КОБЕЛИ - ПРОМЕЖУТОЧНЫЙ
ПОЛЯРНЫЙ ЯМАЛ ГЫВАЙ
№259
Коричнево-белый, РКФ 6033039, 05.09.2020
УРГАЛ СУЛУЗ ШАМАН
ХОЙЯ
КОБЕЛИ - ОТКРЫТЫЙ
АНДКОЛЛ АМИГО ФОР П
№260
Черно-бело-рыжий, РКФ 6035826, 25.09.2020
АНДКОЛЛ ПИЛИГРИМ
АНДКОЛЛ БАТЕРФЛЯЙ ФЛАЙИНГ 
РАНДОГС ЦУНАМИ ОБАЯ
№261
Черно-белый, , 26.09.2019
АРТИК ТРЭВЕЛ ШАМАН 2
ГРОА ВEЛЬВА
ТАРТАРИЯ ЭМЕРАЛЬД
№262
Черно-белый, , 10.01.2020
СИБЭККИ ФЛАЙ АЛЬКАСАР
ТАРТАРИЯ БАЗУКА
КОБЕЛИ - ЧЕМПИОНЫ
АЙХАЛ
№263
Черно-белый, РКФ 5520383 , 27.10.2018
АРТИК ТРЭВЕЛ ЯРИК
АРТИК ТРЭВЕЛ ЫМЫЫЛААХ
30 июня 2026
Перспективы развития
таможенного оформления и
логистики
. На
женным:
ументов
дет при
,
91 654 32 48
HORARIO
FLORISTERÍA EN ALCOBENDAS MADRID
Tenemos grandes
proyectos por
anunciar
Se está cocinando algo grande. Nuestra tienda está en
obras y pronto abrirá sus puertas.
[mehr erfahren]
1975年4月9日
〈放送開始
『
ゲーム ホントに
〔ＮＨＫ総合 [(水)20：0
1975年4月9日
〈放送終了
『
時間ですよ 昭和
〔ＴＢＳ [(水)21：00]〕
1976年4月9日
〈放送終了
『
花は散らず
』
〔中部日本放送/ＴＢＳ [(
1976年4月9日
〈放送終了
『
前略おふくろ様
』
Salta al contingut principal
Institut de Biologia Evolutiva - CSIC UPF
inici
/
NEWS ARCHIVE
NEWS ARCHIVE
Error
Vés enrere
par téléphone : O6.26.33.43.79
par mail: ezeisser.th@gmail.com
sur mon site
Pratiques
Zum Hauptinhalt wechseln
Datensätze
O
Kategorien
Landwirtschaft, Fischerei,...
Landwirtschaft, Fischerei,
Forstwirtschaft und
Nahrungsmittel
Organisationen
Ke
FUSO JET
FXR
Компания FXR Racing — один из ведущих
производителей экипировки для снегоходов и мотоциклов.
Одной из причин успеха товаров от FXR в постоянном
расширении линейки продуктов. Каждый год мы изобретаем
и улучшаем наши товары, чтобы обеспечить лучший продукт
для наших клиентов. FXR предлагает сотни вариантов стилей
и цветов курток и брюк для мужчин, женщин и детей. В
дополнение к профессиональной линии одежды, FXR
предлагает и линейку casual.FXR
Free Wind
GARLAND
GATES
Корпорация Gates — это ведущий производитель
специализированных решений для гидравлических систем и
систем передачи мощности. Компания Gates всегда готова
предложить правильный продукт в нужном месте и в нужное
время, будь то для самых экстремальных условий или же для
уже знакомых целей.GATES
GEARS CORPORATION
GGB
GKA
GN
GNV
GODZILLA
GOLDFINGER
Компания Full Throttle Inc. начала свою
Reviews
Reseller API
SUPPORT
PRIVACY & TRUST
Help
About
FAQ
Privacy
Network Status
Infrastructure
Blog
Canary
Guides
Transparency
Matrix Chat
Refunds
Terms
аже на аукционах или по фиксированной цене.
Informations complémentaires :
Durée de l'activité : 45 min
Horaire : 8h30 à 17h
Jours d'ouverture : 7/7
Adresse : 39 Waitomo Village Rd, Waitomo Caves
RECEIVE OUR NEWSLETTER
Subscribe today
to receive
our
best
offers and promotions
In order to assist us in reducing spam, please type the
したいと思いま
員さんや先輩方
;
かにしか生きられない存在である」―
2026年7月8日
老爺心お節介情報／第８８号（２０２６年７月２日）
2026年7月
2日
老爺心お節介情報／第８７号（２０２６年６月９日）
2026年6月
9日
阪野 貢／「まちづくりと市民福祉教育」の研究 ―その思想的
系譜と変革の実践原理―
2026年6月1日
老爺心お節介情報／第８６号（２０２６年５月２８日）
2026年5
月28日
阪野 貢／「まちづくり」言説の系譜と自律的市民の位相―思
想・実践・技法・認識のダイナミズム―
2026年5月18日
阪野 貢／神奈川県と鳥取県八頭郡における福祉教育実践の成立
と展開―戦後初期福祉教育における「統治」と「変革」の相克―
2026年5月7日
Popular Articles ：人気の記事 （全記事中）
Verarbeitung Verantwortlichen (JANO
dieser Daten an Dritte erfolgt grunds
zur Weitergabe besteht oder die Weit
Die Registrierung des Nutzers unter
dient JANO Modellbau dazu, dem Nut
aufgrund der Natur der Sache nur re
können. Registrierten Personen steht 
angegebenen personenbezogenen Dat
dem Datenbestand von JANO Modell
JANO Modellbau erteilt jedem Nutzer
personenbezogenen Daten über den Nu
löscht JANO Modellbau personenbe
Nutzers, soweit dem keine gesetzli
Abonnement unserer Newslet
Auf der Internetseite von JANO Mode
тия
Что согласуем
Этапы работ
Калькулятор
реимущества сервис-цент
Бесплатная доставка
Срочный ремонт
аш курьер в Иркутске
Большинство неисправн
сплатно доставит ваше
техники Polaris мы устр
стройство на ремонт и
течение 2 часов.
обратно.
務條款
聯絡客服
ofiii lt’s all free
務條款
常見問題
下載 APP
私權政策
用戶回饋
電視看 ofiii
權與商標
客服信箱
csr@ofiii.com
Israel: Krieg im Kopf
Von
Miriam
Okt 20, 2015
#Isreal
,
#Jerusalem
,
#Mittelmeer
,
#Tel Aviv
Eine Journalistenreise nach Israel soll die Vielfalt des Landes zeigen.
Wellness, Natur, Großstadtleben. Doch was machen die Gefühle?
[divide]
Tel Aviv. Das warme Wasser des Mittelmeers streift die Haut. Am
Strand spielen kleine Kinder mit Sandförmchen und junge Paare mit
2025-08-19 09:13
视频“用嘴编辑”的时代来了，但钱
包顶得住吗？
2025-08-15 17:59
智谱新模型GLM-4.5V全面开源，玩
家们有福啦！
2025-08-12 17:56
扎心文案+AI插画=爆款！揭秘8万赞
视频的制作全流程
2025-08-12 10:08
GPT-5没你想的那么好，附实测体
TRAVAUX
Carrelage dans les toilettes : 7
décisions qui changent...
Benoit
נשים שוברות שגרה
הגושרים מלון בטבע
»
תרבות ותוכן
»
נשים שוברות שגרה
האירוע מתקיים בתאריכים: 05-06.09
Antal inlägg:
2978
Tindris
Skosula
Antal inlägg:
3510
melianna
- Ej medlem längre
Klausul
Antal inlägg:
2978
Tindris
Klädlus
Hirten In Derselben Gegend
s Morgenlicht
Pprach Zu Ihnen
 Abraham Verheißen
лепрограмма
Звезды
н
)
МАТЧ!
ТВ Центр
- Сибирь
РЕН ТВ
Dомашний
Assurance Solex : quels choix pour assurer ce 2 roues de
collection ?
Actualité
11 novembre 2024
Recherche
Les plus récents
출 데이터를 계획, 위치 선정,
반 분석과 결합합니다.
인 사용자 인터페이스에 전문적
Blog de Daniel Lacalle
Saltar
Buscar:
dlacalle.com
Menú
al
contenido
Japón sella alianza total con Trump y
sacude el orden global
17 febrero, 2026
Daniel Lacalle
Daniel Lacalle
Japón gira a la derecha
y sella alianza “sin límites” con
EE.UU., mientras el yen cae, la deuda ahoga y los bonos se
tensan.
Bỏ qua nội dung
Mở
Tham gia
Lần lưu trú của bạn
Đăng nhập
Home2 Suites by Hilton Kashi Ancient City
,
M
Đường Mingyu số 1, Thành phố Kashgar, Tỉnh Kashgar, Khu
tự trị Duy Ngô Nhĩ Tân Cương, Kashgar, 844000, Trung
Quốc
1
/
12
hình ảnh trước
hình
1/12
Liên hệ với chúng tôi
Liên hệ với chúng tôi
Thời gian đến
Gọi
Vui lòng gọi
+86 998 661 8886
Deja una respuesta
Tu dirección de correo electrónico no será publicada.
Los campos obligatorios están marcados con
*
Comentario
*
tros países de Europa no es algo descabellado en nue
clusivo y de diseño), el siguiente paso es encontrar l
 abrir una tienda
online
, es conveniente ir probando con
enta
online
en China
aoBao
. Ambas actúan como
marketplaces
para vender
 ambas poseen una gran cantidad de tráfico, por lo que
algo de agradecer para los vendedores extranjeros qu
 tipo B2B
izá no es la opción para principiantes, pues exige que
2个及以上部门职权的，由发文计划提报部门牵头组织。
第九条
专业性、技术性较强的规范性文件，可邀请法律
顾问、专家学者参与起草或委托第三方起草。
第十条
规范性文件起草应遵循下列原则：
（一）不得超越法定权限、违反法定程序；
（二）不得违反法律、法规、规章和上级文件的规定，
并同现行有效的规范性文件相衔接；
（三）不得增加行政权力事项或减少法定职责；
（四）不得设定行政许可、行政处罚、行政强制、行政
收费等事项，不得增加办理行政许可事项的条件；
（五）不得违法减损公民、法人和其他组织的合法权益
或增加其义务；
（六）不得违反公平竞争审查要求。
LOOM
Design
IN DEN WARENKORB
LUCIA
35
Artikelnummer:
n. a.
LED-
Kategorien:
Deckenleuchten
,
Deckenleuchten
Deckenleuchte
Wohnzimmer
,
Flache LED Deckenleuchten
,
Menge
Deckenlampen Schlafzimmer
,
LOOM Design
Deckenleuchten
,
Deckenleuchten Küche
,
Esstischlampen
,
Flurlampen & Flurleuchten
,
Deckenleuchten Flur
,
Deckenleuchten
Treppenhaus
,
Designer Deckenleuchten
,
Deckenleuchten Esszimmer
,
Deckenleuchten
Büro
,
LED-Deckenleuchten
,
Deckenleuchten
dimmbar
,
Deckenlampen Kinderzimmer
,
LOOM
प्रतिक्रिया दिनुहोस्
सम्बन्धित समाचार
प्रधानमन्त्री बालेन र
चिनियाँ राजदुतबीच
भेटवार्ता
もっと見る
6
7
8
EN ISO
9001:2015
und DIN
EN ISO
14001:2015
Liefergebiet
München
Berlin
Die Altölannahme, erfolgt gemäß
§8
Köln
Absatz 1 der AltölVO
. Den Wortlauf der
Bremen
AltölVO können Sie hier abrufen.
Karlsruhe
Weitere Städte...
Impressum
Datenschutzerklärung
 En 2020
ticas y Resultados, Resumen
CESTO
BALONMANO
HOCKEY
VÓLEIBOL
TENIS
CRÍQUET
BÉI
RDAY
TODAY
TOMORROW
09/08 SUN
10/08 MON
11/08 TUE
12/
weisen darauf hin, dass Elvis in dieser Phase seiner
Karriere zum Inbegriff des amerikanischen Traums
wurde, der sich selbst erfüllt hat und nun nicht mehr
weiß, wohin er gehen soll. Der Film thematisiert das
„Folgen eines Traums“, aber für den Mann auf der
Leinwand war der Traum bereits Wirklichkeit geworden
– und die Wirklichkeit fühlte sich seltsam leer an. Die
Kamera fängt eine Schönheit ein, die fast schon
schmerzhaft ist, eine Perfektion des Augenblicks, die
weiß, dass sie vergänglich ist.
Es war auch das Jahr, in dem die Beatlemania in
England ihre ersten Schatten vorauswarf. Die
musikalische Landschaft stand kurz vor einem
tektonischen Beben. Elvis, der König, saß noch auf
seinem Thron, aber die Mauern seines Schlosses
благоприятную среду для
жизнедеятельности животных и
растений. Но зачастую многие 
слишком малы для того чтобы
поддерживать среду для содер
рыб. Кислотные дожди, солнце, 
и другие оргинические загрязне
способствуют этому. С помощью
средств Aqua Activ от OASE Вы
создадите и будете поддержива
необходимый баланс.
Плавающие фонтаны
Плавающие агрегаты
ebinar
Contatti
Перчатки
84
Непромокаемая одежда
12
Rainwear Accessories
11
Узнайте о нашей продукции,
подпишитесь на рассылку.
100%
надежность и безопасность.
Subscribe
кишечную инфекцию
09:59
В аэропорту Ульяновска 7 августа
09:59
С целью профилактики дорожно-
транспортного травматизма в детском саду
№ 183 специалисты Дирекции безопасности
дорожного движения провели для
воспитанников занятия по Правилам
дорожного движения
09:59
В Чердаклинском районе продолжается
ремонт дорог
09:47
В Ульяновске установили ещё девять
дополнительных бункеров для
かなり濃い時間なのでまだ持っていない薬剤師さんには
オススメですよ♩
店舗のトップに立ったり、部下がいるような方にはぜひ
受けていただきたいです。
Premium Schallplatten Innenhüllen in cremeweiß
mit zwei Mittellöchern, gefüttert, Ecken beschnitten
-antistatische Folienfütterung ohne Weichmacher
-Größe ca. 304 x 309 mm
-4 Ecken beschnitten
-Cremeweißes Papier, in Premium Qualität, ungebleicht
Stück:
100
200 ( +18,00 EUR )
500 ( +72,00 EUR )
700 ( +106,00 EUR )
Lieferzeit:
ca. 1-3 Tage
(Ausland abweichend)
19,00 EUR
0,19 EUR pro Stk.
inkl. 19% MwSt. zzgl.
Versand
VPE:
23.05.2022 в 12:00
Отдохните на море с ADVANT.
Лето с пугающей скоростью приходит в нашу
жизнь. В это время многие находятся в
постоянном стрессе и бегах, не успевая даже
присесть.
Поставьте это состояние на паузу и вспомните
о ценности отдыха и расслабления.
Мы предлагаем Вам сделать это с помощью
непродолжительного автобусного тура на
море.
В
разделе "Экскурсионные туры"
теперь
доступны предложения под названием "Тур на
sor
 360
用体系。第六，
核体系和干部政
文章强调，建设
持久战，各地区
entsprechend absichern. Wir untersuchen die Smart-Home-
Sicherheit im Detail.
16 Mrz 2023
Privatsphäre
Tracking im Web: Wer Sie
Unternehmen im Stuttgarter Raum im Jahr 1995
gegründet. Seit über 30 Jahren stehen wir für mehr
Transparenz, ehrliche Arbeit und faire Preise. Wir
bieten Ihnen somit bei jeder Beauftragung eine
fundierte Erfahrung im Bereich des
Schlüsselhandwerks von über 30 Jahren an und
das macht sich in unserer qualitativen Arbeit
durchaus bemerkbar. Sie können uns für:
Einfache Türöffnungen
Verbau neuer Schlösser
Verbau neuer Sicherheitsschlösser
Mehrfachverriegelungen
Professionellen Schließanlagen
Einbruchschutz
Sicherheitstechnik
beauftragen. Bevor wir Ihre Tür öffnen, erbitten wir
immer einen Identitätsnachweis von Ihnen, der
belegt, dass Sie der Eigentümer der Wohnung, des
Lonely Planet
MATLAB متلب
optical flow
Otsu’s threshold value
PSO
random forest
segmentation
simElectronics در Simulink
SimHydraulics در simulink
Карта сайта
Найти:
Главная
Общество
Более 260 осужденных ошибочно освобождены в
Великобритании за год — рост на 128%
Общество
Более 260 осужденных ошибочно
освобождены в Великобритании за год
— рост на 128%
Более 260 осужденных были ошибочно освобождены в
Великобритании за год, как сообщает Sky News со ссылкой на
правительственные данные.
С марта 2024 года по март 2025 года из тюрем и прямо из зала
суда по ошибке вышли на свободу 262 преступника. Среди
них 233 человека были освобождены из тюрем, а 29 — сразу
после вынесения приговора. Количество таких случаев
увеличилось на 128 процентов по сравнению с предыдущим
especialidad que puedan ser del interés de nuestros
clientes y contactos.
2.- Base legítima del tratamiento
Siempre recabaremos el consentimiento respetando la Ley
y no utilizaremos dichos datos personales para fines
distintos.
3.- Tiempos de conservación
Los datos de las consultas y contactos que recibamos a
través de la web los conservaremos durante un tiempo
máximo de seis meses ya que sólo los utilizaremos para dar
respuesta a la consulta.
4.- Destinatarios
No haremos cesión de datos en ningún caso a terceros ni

+--

» **Exercise description**
Go through the data above and copy each line that holds the word "АНДКОЛЛ".

» **Output for this task**
АНДКОЛЛ АМИГО ФОР П
АНДКОЛЛ ПИЛИГРИМ
АНДКОЛЛ БАТЕРФЛЯЙ ФЛАЙИНГ 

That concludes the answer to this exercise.